The Dandie Dinmont can do well at earthdog trials, showing and canine freestyle.
he Dandie has moderate exercise requirement - a few walks a day and some playtime are all he needs.
The Dandie Dinmont Terrier requires a balanced, high-quality diet to stay healthy.
The independent-minded Dandie Dinmont responds best to positive, motivational training. He needs socialization with children, other animals, and different kinds of adults from an early age if he is to be the confident dog he can be. If he doesn't get it, he can be aggressive or overly shy, as his instincts will tell him to steer clear.
The Dandie won't tolerate ill-behaved children, but those who are kind will be accepted and loved. He doesn't always get along with other pets, so socialization from an early age is essential.
The average life span of the Dandie Dinmont Terrier is 12 to 15 years. Breed health concerns may include back problems; epilepsy; glaucoma; hypothyroidism; and primary lens luxation.
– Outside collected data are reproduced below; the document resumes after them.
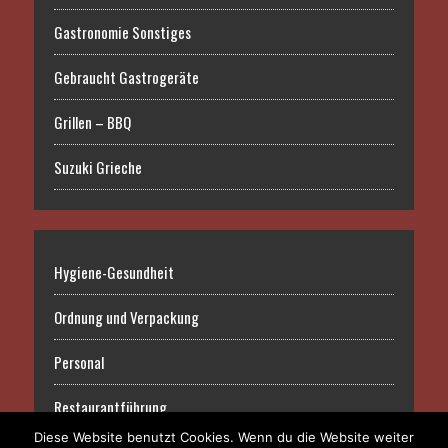
Gastronomie Sonstiges
Gebraucht Gastrogeräte
Grillen – BBQ
Suzuki Grieche
Hygiene-Gesundheit
Ordnung und Verpackung
Personal
Restaurantführung
Diese Website benutzt Cookies. Wenn du die Website weiter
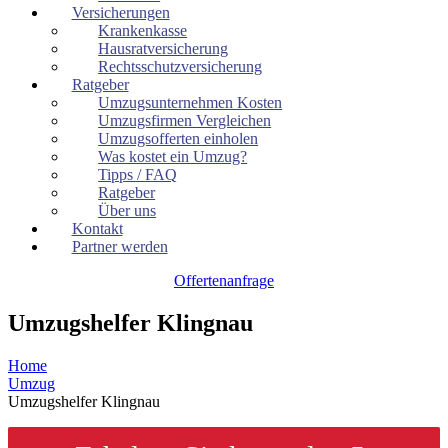
Versicherungen
Krankenkasse
Hausratversicherung
Rechtsschutzversicherung
Ratgeber
Umzugsunternehmen Kosten
Umzugsfirmen Vergleichen
Umzugsofferten einholen
Was kostet ein Umzug?
Tipps / FAQ
Ratgeber
Über uns
Kontakt
Partner werden
Offertenanfrage
Umzugshelfer Klingnau
Home
Umzug
Umzugshelfer Klingnau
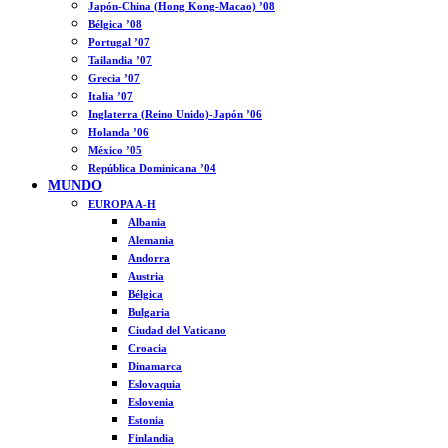
Japón-China (Hong Kong-Macao) ’08
Bélgica ’08
Portugal ’07
Tailandia ’07
Grecia ’07
Italia ’07
Inglaterra (Reino Unido)-Japón ’06
Holanda ’06
México ’05
República Dominicana ’04
MUNDO
EUROPA A-H
Albania
Alemania
Andorra
Austria
Bélgica
Bulgaria
Ciudad del Vaticano
Croacia
Dinamarca
Eslovaquia
Eslovenia
Estonia
Finlandia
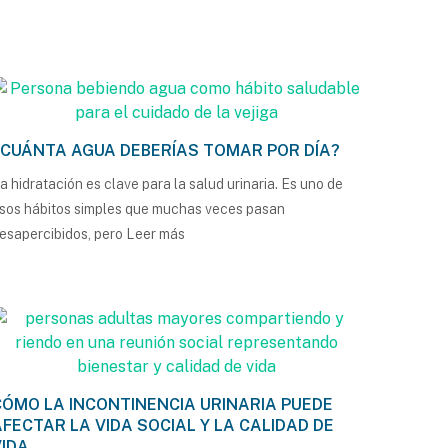
¿CUÁNTA AGUA DEBERÍAS TOMAR POR DÍA?
a hidratación es clave para la salud urinaria. Es uno de
sos hábitos simples que muchas veces pasan
esapercibidos, pero
Leer más
CÓMO LA INCONTINENCIA URINARIA PUEDE
AFECTAR LA VIDA SOCIAL Y LA CALIDAD DE
VIDA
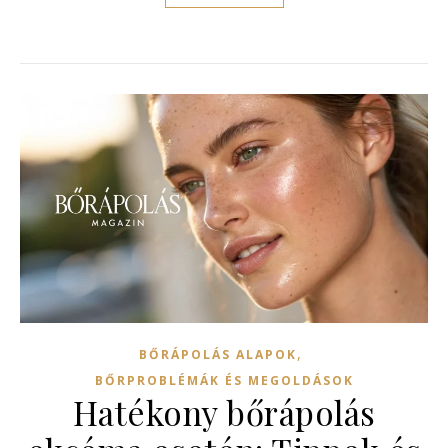
,
BŐRÁPOLÁS ALAPOK
BŐRPROBLÉMÁK ÉS MEGOLDÁSOK
Hatékony bőrápolás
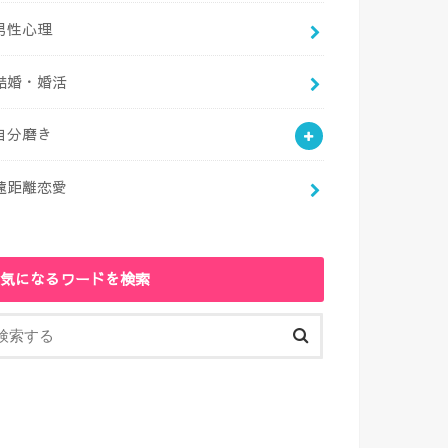
男性心理
結婚・婚活
自分磨き
遠距離恋愛
気になるワードを検索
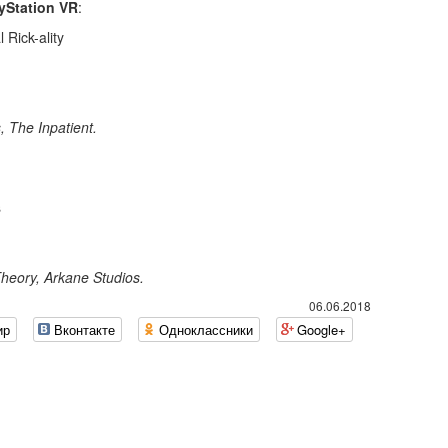
Station
VR
:
 Rick-ality
 The Inpatient.
s
heory, Arkane Studios.
06.06.2018
ир
Вконтакте
Одноклассники
Google+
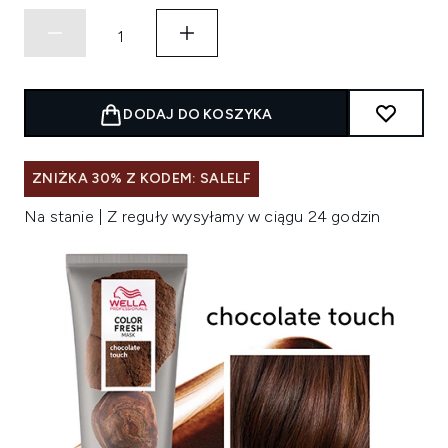
DODAJ DO KOSZYKA
ZNIŻKA 30% Z KODEM: SALELF
Na stanie | Z reguły wysyłamy w ciągu 24 godzin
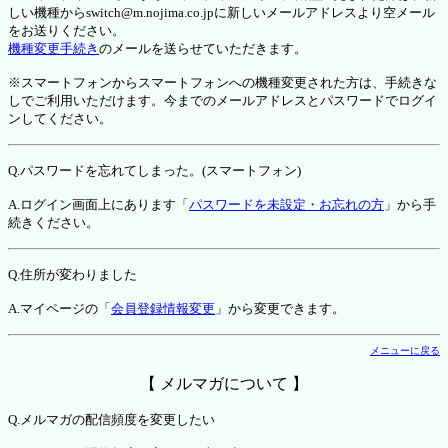
しい機種からswitch@m.nojima.co.jpに新しいメールアドレスより空メール
をお送りください。
機種変更手続き
のメールを送らせていただきます。
※スマートフォンからスマートフォンへの機種変更された方は、手続きな
しでご利用いただけます。今までのメールアドレスとパスワードでログイ
ンしてください。
Q.パスワードを忘れてしまった。(スマートフォン)
A.ログイン画面上にあります「
パスワードを未設定・お忘れの方
」から手
続きください。
Q.住所が変わりました
A.マイページの「
会員登録情報変更
」から変更できます。
メニューに戻る
【 メルマガについて 】
Q.メルマガの配信頻度を変更したい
King Louis Philippe of France owned a pair of Dandies in the 1840s.
If you want your Dandie to look like a show dog, he will need professional grooming. The combination of soft and coarse hairs must be balanced and professionally maintained, and the distinctive look of his face is best left to a professional to achieve. If you want to groom him at home you'll have to learn how to strip him, clip him and brush him with a pin brush.